Parallel CDROM drives
The initial explosion of CDROM drives onto the market was before the time of USB installed in every machine. Before ATAPI was standardised the typical internal standards were “MKE” which was a proprietary standard and SCSI drives. The “MKE” interface looked like a parallel IDE connection, but connected to a special interface typically found on sound cards of the era.
When it came to external drives, you needed to use the ports found on the computers. For expensive computers you had SCSI, for everything else you had a parallel port. This is where Cumana came in.
Cumana CDROM
If you have ever owned an Acorn computer, you have likely seen the brand Cumana. They were popular manufacturers of drives, particularly floppy drives. But in the Archimedes era they also sold CDROM drives. Typically they were rebranded Panasonic drives.
The following is a news item inside the October 1994 Acorn User magazine.
The Cumana Oscar and Bravo were two different parallel port CDROM drives. The Bravo inside was a SLCD drive, which is another name for an MKE drive. Whereas the Oscar was an ATAPI drive. They were both initially released as a 2x speed drive, but later 4x and 8x versions of Oscar were released. My guess is Oscar drives later gained the same physical casing as described for Bravo, because my drive has a solid metal case. At £229 in 1994 that is £450 in 2023 money, ouch!
My Oscar
The drive I acquired is in pretty good condition, but the driver disk that came with it was not readable in any drive. This led me to finding out how rare this drive was. The model printed on the bottom is 242AP.
It has a parallel port Centronics connector to hook up to the PC parallel port, and a pass-through parallel port to connect a printer or another device to. It also has audio output ports for audio CDs.

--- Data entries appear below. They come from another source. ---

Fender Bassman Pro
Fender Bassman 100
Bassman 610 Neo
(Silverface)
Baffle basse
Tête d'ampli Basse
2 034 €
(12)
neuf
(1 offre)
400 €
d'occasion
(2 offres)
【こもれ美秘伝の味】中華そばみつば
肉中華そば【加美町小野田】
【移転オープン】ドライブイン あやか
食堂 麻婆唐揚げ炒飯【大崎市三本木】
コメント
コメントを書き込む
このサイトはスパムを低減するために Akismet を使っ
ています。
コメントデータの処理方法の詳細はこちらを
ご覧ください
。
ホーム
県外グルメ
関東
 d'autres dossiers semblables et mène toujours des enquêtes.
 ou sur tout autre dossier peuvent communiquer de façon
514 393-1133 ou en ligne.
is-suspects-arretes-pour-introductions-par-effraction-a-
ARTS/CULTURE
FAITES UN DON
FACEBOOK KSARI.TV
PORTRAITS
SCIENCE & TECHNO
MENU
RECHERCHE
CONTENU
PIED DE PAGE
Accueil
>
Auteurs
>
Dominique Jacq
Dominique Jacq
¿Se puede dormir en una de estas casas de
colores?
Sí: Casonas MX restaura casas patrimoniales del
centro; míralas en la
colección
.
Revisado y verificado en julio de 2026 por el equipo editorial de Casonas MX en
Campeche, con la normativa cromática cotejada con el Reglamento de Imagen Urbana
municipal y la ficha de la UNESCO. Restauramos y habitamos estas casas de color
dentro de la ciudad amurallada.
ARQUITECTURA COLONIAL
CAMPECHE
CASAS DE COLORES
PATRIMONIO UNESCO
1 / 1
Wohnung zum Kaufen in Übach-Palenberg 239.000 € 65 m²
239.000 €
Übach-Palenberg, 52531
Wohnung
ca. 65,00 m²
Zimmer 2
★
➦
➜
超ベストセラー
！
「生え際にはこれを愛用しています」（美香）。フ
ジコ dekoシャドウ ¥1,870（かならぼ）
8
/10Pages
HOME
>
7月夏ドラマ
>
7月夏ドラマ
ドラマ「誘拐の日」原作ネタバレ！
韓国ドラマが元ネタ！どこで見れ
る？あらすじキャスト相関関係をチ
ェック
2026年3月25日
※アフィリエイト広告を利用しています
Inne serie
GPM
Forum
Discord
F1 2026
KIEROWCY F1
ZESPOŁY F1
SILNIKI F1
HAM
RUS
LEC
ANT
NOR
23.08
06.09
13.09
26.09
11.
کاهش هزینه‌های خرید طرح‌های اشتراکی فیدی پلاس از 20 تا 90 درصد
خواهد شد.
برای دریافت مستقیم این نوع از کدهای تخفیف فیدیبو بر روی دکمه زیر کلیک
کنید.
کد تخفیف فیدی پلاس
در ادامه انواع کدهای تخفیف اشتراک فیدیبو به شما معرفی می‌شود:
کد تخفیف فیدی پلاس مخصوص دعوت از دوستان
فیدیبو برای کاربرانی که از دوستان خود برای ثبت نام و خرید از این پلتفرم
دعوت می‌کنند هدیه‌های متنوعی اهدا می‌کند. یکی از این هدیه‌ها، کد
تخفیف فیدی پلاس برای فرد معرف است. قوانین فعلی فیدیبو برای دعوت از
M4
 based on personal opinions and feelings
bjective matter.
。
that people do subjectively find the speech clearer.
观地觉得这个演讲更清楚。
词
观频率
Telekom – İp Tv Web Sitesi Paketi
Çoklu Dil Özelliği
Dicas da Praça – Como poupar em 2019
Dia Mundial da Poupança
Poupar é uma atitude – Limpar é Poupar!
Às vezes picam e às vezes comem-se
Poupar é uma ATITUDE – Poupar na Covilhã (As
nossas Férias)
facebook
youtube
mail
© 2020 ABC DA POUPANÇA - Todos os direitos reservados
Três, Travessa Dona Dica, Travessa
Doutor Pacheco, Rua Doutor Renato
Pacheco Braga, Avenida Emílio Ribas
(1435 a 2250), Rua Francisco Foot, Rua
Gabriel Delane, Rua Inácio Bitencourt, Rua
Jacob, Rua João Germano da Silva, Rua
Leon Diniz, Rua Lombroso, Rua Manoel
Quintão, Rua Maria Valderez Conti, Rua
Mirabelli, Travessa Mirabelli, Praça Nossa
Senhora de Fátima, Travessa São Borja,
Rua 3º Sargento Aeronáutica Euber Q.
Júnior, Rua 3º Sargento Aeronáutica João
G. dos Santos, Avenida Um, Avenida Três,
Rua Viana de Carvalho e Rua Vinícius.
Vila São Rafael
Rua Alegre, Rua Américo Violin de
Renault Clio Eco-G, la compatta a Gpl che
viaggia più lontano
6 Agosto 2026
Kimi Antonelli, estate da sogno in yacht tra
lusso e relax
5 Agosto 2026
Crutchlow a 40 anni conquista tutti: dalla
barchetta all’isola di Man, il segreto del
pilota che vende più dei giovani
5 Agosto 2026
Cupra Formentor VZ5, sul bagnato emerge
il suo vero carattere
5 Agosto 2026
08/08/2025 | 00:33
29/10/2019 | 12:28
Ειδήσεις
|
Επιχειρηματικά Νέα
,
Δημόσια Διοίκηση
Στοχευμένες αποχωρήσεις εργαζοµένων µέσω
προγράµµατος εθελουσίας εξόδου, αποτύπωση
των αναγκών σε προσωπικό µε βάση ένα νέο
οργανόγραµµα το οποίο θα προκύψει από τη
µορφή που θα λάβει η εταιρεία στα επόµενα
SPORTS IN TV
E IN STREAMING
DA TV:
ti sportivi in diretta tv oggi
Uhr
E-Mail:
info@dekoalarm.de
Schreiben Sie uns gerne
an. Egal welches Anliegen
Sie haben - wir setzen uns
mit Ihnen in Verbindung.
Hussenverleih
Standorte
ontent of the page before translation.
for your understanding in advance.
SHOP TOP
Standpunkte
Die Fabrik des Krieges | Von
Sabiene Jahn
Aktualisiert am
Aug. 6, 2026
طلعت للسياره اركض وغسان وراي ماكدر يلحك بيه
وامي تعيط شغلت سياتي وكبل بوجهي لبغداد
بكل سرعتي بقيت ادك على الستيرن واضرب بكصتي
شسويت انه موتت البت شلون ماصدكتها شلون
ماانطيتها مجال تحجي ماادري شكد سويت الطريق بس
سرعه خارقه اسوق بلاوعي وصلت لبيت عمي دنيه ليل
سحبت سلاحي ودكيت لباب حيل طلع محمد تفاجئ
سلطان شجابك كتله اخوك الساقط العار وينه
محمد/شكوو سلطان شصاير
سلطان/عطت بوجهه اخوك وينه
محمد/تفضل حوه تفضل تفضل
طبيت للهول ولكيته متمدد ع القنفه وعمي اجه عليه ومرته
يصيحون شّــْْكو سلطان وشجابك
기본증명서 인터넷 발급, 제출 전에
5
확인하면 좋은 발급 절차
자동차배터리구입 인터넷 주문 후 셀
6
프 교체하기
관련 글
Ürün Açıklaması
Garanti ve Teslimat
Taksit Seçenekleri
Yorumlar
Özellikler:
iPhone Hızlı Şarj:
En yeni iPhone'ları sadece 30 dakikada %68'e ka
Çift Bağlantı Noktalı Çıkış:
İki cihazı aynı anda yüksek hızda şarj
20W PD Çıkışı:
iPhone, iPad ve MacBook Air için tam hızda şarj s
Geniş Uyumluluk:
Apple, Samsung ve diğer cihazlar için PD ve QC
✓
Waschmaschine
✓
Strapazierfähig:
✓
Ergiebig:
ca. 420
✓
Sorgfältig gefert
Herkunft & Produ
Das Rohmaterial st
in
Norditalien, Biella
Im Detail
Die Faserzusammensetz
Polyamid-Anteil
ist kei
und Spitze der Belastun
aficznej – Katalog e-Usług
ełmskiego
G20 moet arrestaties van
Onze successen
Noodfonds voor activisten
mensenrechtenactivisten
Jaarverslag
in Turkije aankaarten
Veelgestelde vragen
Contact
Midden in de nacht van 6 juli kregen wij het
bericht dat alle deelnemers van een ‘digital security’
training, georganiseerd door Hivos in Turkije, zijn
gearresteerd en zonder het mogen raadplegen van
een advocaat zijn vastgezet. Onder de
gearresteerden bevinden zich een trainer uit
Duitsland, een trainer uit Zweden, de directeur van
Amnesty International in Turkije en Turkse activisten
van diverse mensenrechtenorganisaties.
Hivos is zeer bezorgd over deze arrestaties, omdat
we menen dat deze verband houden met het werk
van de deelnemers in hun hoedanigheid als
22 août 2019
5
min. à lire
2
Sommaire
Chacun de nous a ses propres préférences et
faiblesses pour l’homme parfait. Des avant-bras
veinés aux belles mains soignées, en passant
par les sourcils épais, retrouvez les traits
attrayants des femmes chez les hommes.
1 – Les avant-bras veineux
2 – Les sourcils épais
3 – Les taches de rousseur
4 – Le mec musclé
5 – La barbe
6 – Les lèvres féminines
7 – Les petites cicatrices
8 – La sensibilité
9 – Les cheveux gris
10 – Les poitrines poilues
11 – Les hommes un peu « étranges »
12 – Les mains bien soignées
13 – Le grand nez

Opening it up, we see a Panasonic CR-583 8x speed IDE CDROM drive, a circuit board for audio, one for data and a power supply.
When I found the driver disk was not working, I searched around for it. All the sites I tried had drivers for the Bravo drive, but none had the Oscar driver. As the two are different internal interfaces, the driver software is not compatible.
The good people at CJE Micros supplied me with the correct driver to download, both a disk image file and zip file with the utility. I have made these available on my Downloads page for anyone who hits this problem in the future.
Using the drive
When it comes to using the drive, it couldn’t be simpler. Just load !BootOscar
.
This is the icon on my RiscPC. The !BootPSLCD
is for the Bravo drive and will not work with the Oscar drive. This will instantly add the CDROM to the system. Here is a RiscWorld CD in the drive.
I believe this drive can also be used on PCs with the “Backpack” CDROM drivers. I have not yet been able to confirm this. UPDATE 2023-05-24: No, these drivers don’t work. The main PCB uses a an Altera chip so it likely uses a custom protocol that would need specific drivers.